GIVEN RECORDS below:

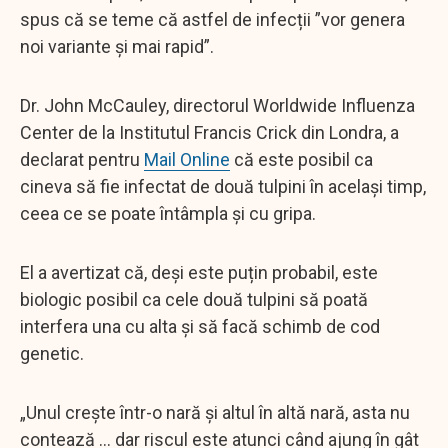
spus că se teme că astfel de infecții ”vor genera
noi variante și mai rapid”.
Dr. John McCauley, directorul Worldwide Influenza
Center de la Institutul Francis Crick din Londra, a
declarat pentru
Mail Online
că este posibil ca
cineva să fie infectat de două tulpini în același timp,
ceea ce se poate întâmpla și cu gripa.
El a avertizat că, deși este puțin probabil, este
biologic posibil ca cele două tulpini să poată
interfera una cu alta și să facă schimb de cod
genetic.
„Unul crește într-o nară și altul în altă nară, asta nu
contează ... dar riscul este atunci când ajung în gât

End of GIVEN RECORDS.

_TASK TO COMPLETE_. Each entry is to be returned precisely as it appears, but the pictures are to be dropped.

_FINISHED EXERCISE_.
spus că se teme că astfel de infecții ”vor genera
noi variante și mai rapid”.
Dr. John McCauley, directorul Worldwide Influenza
Center de la Institutul Francis Crick din Londra, a
declarat pentru
Mail Online
că este posibil ca
cineva să fie infectat de două tulpini în același timp,
ceea ce se poate întâmpla și cu gripa.
El a avertizat că, deși este puțin probabil, este
biologic posibil ca cele două tulpini să poată
interfera una cu alta și să facă schimb de cod
genetic.
„Unul crește într-o nară și altul în altă nară, asta nu
contează ... dar riscul este atunci când ajung în gât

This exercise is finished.